_Exercise description_: Swap "Conviértete" for "Hazte" throughout the stretch from the start of the entries through the line containing "giấy- HÀ NÔI", copying all other text unchanged. Give back only those lines, leaving out the pictures.

_Source records_:
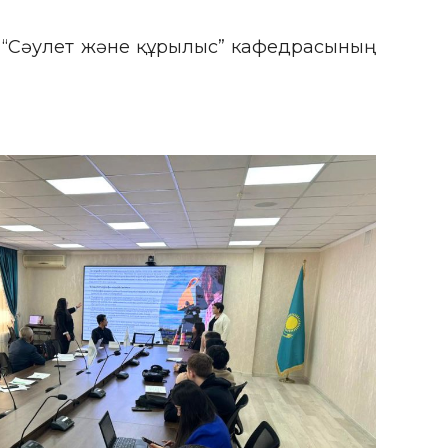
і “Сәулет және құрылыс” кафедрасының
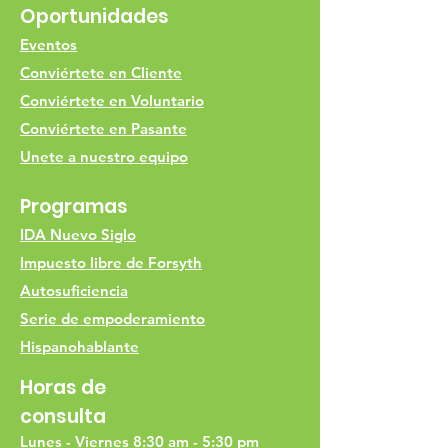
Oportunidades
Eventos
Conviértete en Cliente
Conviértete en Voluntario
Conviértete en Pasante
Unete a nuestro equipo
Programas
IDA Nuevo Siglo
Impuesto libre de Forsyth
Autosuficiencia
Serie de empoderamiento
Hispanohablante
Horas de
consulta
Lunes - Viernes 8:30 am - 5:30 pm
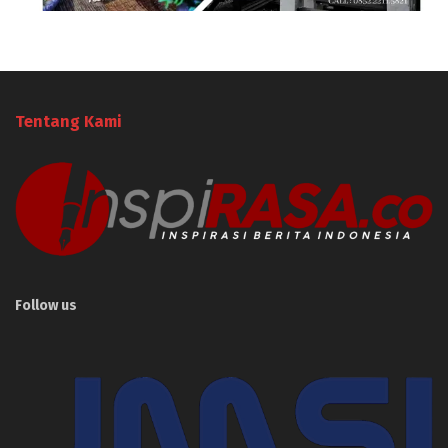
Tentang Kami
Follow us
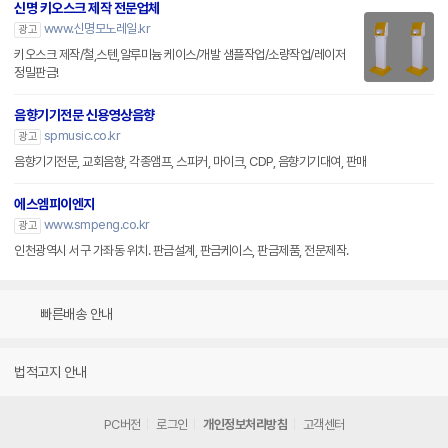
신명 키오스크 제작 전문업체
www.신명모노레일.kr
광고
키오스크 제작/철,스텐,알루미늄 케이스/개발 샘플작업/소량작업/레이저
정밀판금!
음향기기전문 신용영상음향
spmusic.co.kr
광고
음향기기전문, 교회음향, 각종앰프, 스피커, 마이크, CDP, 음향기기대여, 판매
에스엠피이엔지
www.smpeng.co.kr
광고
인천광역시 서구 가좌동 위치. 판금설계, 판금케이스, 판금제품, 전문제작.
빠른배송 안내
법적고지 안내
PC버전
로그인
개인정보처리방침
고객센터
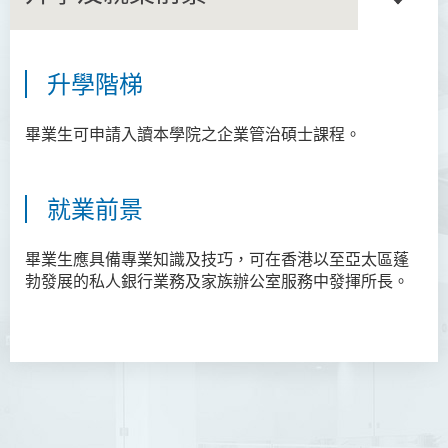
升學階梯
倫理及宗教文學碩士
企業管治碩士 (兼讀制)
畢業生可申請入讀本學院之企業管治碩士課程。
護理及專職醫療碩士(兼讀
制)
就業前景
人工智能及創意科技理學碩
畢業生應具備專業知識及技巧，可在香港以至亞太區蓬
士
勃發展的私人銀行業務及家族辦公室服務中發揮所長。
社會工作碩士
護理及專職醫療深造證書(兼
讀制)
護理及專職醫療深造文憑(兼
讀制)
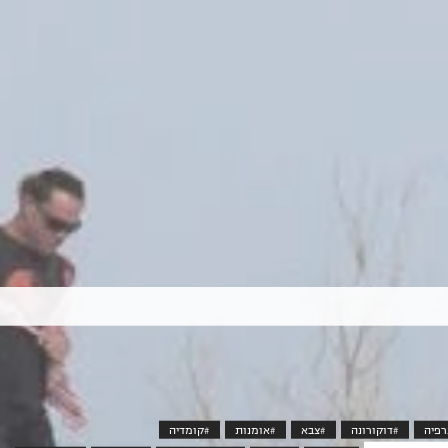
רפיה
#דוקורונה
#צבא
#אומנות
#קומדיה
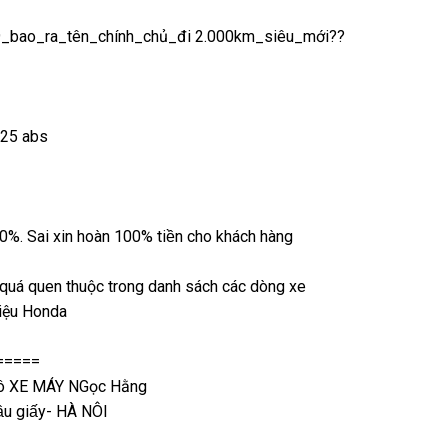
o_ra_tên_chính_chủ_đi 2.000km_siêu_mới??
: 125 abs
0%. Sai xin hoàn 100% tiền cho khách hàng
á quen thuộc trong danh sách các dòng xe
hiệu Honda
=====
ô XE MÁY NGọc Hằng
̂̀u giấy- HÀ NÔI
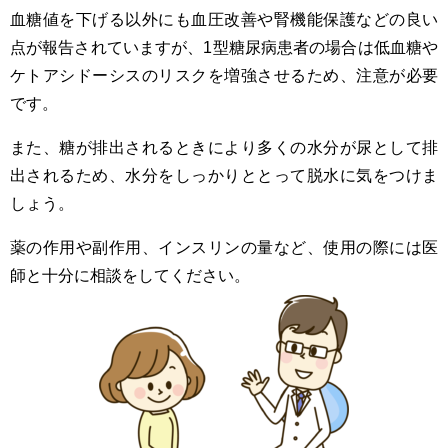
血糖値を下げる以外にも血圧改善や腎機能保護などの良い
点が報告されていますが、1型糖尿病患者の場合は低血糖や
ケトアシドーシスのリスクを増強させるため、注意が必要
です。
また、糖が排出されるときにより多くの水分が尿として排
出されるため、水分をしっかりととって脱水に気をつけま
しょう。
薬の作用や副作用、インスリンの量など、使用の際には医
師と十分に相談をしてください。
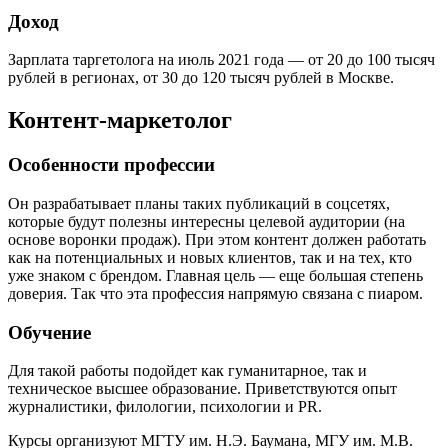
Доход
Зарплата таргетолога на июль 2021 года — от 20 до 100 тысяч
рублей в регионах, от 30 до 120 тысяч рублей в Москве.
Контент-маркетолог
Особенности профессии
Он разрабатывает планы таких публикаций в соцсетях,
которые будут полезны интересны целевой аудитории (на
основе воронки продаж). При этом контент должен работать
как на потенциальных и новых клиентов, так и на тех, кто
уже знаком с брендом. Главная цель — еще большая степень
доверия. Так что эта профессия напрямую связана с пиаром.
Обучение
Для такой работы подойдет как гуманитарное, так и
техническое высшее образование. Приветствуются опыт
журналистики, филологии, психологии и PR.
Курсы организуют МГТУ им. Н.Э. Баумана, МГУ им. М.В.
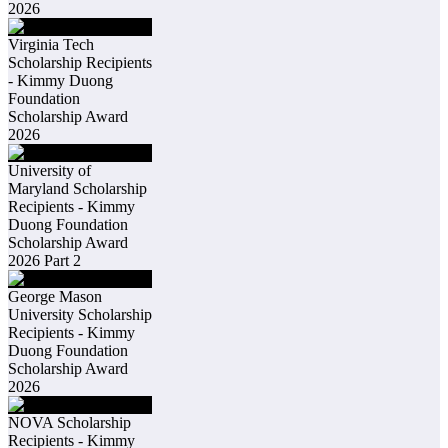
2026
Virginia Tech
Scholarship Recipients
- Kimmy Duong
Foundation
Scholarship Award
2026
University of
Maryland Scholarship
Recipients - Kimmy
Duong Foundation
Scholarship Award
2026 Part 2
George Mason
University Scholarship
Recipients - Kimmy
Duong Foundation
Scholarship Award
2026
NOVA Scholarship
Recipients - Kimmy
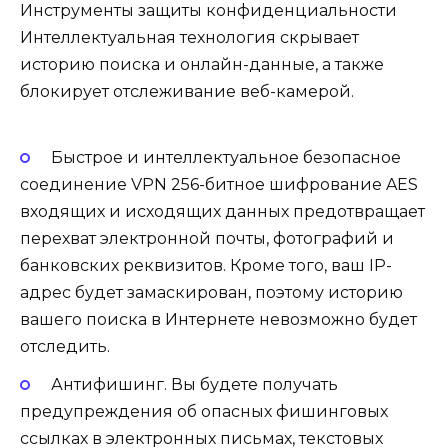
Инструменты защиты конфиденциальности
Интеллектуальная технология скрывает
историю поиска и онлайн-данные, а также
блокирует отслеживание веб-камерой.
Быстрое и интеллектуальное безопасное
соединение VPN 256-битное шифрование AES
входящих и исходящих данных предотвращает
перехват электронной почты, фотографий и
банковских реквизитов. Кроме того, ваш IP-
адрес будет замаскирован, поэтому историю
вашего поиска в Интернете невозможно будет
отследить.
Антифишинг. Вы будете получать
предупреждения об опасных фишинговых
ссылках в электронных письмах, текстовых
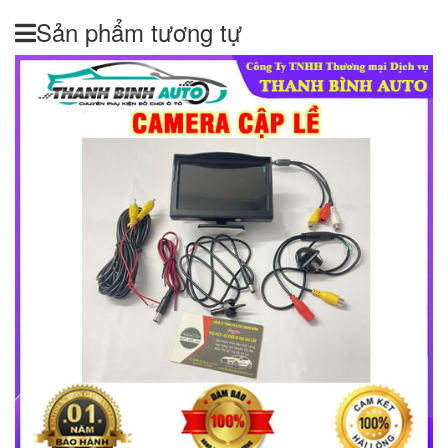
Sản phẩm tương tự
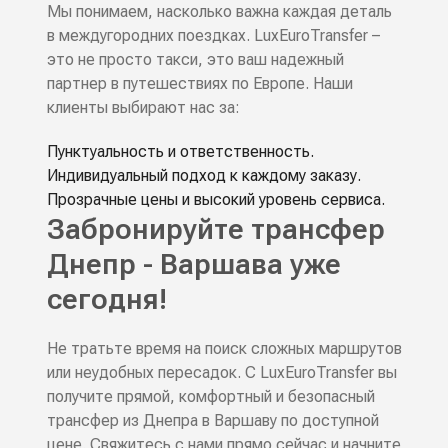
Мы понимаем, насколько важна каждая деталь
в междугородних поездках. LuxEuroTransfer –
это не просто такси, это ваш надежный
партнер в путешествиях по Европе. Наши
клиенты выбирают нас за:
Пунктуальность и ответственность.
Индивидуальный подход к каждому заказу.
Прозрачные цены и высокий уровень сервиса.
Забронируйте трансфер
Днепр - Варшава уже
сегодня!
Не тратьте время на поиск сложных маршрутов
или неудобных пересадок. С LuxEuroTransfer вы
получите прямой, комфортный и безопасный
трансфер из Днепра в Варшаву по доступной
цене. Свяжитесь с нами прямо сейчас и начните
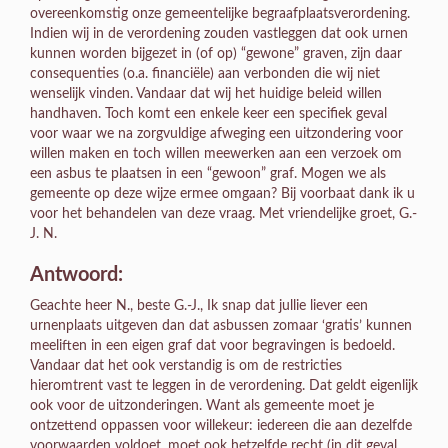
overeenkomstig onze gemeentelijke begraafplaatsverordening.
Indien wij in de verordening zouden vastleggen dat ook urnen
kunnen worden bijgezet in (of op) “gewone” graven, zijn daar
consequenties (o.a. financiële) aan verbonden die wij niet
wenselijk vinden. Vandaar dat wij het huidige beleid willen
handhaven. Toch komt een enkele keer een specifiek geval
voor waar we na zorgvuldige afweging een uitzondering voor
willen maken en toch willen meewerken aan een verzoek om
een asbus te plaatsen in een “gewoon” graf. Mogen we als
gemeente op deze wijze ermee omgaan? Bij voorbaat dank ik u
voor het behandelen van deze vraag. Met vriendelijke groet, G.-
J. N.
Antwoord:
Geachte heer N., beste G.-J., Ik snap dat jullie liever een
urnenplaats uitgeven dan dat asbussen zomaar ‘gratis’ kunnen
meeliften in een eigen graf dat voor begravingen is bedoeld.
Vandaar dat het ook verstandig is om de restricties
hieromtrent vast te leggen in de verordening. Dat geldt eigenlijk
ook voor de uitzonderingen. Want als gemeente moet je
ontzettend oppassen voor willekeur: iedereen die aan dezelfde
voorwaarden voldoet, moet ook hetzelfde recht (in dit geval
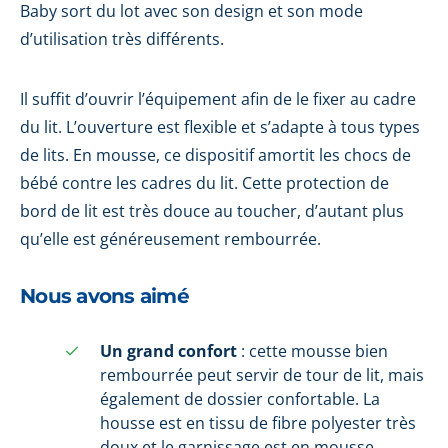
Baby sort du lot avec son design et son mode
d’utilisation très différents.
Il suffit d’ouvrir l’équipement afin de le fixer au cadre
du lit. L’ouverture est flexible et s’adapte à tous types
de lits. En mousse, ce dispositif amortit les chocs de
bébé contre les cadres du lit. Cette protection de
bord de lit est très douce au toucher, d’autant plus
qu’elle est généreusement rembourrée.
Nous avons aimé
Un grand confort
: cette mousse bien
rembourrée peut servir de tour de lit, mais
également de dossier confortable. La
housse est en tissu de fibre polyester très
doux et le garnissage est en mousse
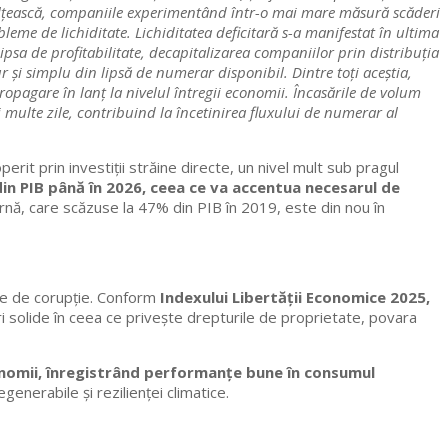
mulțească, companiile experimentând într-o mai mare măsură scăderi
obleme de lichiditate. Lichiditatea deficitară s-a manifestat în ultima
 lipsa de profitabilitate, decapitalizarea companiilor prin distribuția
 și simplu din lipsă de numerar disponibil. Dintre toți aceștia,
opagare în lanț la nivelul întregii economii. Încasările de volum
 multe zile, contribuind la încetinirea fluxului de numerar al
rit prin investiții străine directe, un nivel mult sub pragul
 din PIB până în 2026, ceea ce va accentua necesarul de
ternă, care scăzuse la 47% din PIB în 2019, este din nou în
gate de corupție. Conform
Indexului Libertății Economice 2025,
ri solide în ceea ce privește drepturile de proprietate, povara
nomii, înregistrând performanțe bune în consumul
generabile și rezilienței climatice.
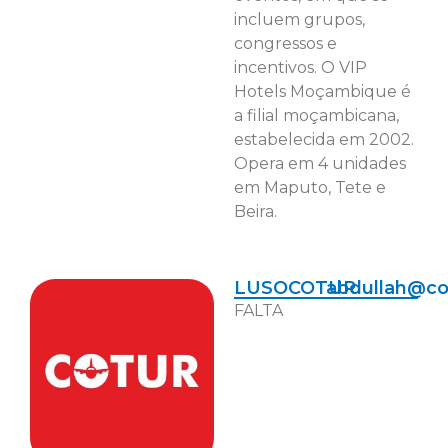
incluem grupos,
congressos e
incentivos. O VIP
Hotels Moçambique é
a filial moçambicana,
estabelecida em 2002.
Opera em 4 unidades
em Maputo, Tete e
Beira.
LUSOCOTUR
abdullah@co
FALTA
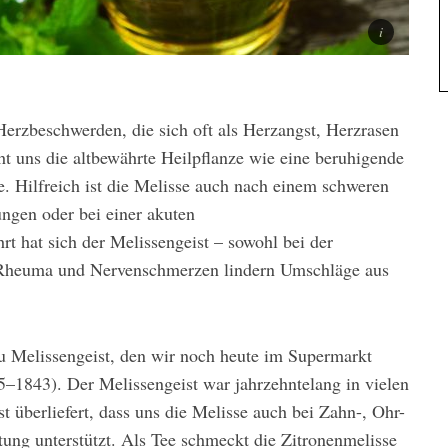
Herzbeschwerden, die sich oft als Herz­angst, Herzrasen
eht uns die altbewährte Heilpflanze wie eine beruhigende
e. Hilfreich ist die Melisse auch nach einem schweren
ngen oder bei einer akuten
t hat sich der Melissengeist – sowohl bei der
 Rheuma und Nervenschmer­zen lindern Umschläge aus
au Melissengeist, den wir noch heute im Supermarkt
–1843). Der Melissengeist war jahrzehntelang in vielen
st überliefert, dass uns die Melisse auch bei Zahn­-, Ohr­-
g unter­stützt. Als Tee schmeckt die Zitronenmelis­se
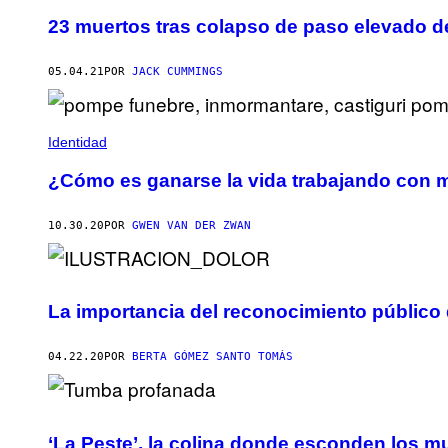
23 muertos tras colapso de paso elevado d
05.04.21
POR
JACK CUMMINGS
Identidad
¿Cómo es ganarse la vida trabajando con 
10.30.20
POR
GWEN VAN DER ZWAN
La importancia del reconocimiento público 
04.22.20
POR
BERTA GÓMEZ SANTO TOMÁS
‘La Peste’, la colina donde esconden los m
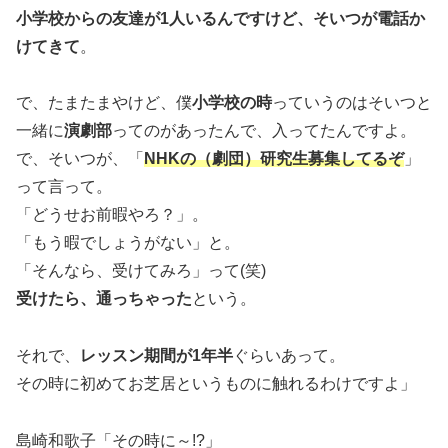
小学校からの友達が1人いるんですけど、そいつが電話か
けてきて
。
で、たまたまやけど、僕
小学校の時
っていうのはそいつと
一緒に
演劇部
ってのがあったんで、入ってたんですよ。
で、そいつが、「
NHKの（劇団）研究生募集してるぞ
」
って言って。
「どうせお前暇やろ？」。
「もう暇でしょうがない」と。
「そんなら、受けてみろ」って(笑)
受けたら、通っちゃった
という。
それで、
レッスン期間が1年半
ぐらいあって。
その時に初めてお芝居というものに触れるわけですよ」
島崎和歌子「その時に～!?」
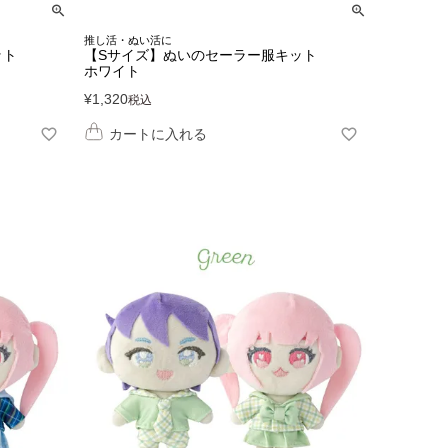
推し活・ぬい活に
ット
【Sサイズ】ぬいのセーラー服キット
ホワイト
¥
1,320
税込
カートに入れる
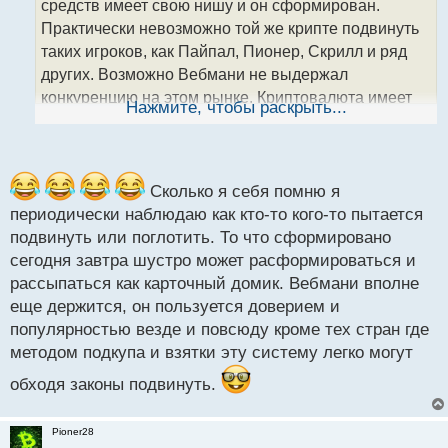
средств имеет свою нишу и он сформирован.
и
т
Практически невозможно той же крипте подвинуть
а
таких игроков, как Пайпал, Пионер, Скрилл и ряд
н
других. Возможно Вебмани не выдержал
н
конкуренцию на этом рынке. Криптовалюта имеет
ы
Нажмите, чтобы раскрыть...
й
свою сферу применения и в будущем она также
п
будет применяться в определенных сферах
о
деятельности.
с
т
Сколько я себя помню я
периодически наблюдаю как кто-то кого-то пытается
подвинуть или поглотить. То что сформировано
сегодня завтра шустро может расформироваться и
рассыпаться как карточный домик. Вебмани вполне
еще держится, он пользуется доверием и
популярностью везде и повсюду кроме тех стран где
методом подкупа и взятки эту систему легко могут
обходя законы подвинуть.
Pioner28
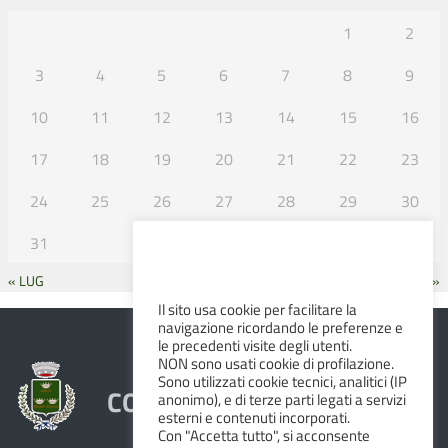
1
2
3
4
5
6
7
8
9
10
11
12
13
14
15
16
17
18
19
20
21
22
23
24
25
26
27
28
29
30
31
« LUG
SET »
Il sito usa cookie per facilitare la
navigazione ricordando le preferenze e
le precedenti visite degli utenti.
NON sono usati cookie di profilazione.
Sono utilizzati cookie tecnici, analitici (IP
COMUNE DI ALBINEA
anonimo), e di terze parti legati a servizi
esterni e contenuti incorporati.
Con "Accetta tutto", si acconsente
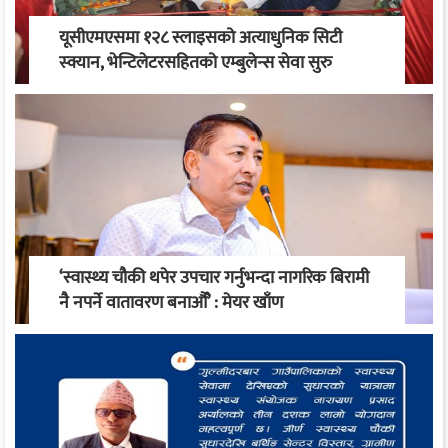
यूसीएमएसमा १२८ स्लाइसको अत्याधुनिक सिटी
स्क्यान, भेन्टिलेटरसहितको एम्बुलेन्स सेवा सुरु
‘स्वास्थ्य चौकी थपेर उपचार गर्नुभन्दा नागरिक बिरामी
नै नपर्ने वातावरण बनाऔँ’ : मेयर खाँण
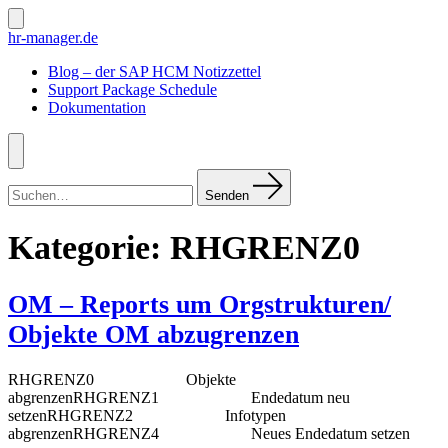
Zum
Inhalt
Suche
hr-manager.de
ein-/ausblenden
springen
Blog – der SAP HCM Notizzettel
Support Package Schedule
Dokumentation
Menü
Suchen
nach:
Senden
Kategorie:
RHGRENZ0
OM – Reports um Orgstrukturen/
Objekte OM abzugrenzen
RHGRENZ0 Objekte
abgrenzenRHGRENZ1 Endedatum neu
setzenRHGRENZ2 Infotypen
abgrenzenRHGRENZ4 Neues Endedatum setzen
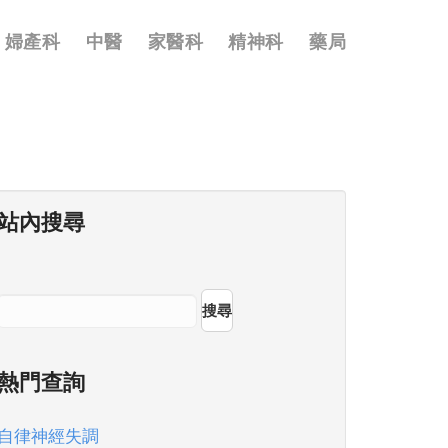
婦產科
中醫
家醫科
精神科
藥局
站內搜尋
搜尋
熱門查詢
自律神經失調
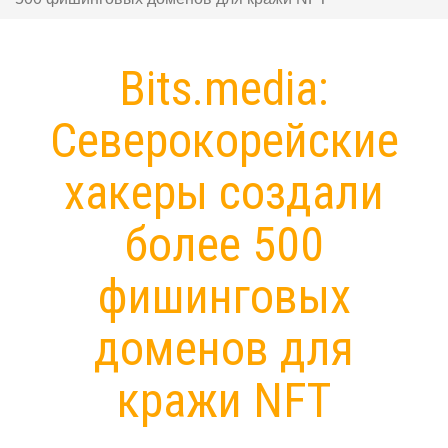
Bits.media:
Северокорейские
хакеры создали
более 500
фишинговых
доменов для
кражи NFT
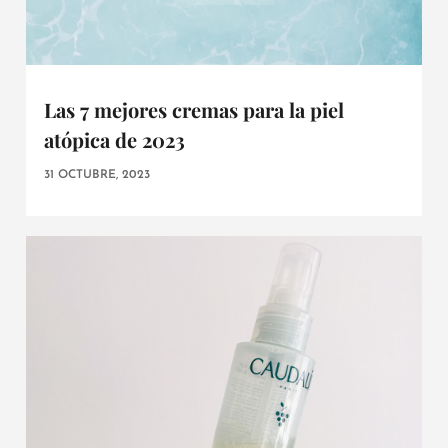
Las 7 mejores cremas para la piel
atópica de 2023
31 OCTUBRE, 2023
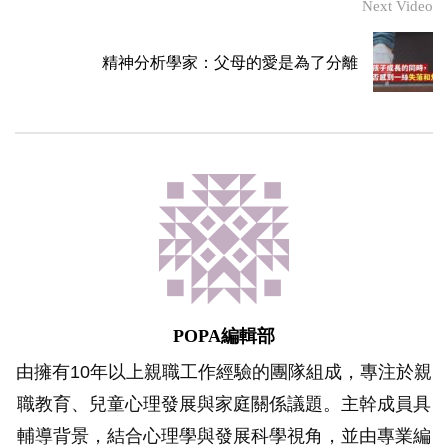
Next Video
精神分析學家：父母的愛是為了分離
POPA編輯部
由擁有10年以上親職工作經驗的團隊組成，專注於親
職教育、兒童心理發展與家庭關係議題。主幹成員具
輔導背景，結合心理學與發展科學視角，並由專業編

_Solution to this problem_:
і “Сәулет және құрылыс” кафедрасының
Oportunidades
Eventos
Hazte en Cliente
Hazte en Voluntario
Hazte en Pasante
Unete a nuestro equipo
Programas
IDA Nuevo Siglo
Impuesto libre de Forsyth
Autosuficiencia
Serie de empoderamiento
Hispanohablante
Horas de
consulta
Lunes - Viernes 8:30 am - 5:30 pm
Tentang Kami
Follow us
신명 키오스크 제작 전문업체
www.신명모노레일.kr
광고
키오스크 제작/철,스텐,알루미늄 케이스/개발 샘플작업/소량작업/레이저
정밀판금!
음향기기전문 신용영상음향
spmusic.co.kr
광고
음향기기전문, 교회음향, 각종앰프, 스피커, 마이크, CDP, 음향기기대여, 판매
에스엠피이엔지
www.smpeng.co.kr
광고
인천광역시 서구 가좌동 위치. 판금설계, 판금케이스, 판금제품, 전문제작.
빠른배송 안내
법적고지 안내
PC버전
로그인
개인정보처리방침
고객센터
升學階梯
倫理及宗教文學碩士
企業管治碩士 (兼讀制)
畢業生可申請入讀本學院之企業管治碩士課程。
護理及專職醫療碩士(兼讀
制)
就業前景
人工智能及創意科技理學碩
畢業生應具備專業知識及技巧，可在香港以至亞太區蓬
士
勃發展的私人銀行業務及家族辦公室服務中發揮所長。
社會工作碩士
護理及專職醫療深造證書(兼
讀制)
護理及專職醫療深造文憑(兼
讀制)
רפיה
#דוקורונה
#צבא
#אומנות
#קומדיה
o_ra_tên_chính_chủ_đi 2.000km_siêu_mới??
: 125 abs
0%. Sai xin hoàn 100% tiền cho khách hàng
á quen thuộc trong danh sách các dòng xe
hiệu Honda
=====
ô XE MÁY NGọc Hằng
̂̀u giấy- HÀ NÔI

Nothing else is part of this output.